Problem
In the passage below about Christina Ricci's career, write out the section starting with "It wasn’t long" and going on through "Opposite of Sex.", changing "runaway" to "drifter".

During our 40-minute Collider Ladies Night conversation, we went back to the beginning of Ricci’s career which includes quite a few formative titles for a number of 90s kids, yours truly included. There was Casper, Now and Then, and then some. However, even though Ricci was delivering work that made a big impression, there was still a pretty stark line between focusing on delivering successful work and working as an artist.

“I think that at that time, child actors were not granted the title of artist, so I had no feeling that I had any art or that there was any art to protect or any of that. I did what I was told would be films that were good for my career and I was lucky to be here, basically is kind of the vibe that we had at that time.”

While retracing her steps during those earlier years, Ricci explained how her goals evolved as she went from child to teen actor:

“As a child in this industry, I didn’t have a ton of agency or choice. I sort of just auditioned for what was open and took what I could get and then, when I had a little bit more standing, for me, when I was younger, because this industry was such a refuge for me, it was all about, what would make me the most successful? What could keep my career going as long as possible? And then, of course, when I became a young adult, I then only wanted to do things that satisfied my emotional and artistic needs.”

Christina Ricci as Wednesday in Addams Family Values
Image via Paramount Pictures

Fortunately for Ricci, by the time she hit the point when she developed those creative itches she needed to scratch, she had had an on-set experience that proved to her that she had the desire and the drive to make acting her career. Here’s what Ricci said when asked for the moment she realized that she wanted to be an actor and nothing else:

“I had been acting for a while, I think I was 12 or 13, and I was doing the second Addams Family and we’d spent like seven months on the Paramount lot, and it was just such an incredible experience every day. At that time, when you were a child actor, everybody knew that when you were 13 you basically had to stop acting because they cast adults to play teenagers, so you had no career after that. So I had always kind of been like, ‘Well, you know, I’ll ride this out and then I’ll get a real job. I’ll be a lawyer,’ whatever. And I was walking through the lot and I thought, ‘You know what? I’m gonna really try to make this go past 13. I think this is really cool and if I could do this the rest of my life, I think that’d be really great.’ I remember specifically walking through the lot and being like, ‘Yeah, I know we’re all supposed to fail at 13, but I’m gonna try!’”

Not only did Ricci try, but she succeeded. What was the key to that success? I think it’s abundantly clear that innate talent and drive were in the mix there, but Ricci also highlighted how the rise of independent filmmaking changed the game for teen actors:

“I think for me it was really timing. I really got lucky, at the time that I was sort of aging out of family fare, independent film became really successful and popular, and those filmmakers wanted to cast teenagers to play teenagers. So all of a sudden, all of that casting changed. It just became a little less cool to cast adults to play teenagers and I benefited from that definitely.”

Christina Ricci in The Opposite of Sex
Image via Sony Pictures Classics

It wasn’t long after films like Casper, Now and Then, and That Darn Cat that Ricci booked a role that well represented the work she’d like to do moving forward, playing 16-year-old runaway Dedee Truitt in Don Roos' The Opposite of Sex.

Dataset entries
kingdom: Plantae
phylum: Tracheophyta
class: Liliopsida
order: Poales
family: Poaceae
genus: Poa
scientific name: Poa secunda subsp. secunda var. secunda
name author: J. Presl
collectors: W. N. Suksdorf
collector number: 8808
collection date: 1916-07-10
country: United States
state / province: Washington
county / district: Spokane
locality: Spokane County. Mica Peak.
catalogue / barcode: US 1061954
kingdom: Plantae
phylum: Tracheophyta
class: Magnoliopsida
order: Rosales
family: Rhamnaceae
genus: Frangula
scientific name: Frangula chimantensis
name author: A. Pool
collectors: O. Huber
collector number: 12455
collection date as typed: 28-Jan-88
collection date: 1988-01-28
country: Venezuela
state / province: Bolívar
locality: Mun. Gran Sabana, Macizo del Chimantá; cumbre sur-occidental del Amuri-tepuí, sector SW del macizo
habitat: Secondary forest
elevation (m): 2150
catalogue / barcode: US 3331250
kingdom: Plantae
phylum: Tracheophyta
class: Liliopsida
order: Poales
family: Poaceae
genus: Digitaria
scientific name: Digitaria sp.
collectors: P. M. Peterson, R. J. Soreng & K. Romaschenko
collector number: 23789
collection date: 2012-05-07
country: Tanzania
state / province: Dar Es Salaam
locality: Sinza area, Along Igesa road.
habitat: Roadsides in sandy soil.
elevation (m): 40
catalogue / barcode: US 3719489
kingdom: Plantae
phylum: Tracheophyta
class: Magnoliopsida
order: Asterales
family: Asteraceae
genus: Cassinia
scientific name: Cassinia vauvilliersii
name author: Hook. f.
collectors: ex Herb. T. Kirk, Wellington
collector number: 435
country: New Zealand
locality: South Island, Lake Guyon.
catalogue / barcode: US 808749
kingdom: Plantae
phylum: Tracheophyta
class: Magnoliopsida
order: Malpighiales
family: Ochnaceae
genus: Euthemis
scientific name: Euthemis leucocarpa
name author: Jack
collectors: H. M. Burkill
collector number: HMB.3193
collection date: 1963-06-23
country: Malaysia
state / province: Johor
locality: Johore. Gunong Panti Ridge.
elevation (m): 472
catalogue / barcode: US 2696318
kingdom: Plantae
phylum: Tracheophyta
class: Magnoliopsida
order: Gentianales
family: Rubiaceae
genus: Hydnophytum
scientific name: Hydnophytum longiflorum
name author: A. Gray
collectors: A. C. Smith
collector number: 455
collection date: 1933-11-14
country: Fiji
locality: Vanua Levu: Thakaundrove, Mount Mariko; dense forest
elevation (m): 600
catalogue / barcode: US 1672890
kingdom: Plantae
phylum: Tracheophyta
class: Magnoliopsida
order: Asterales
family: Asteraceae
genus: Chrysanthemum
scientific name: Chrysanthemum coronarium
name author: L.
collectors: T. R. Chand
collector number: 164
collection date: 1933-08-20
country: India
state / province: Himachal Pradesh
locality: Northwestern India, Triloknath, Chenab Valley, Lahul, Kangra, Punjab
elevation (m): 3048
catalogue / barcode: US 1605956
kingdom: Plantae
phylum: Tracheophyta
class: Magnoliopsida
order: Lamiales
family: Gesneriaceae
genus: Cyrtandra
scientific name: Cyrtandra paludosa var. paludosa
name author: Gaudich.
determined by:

Solution to the problem
It wasn’t long after films like Casper, Now and Then, and That Darn Cat that Ricci booked a role that well represented the work she’d like to do moving forward, playing 16-year-old drifter Dedee Truitt in Don Roos' The Opposite of Sex.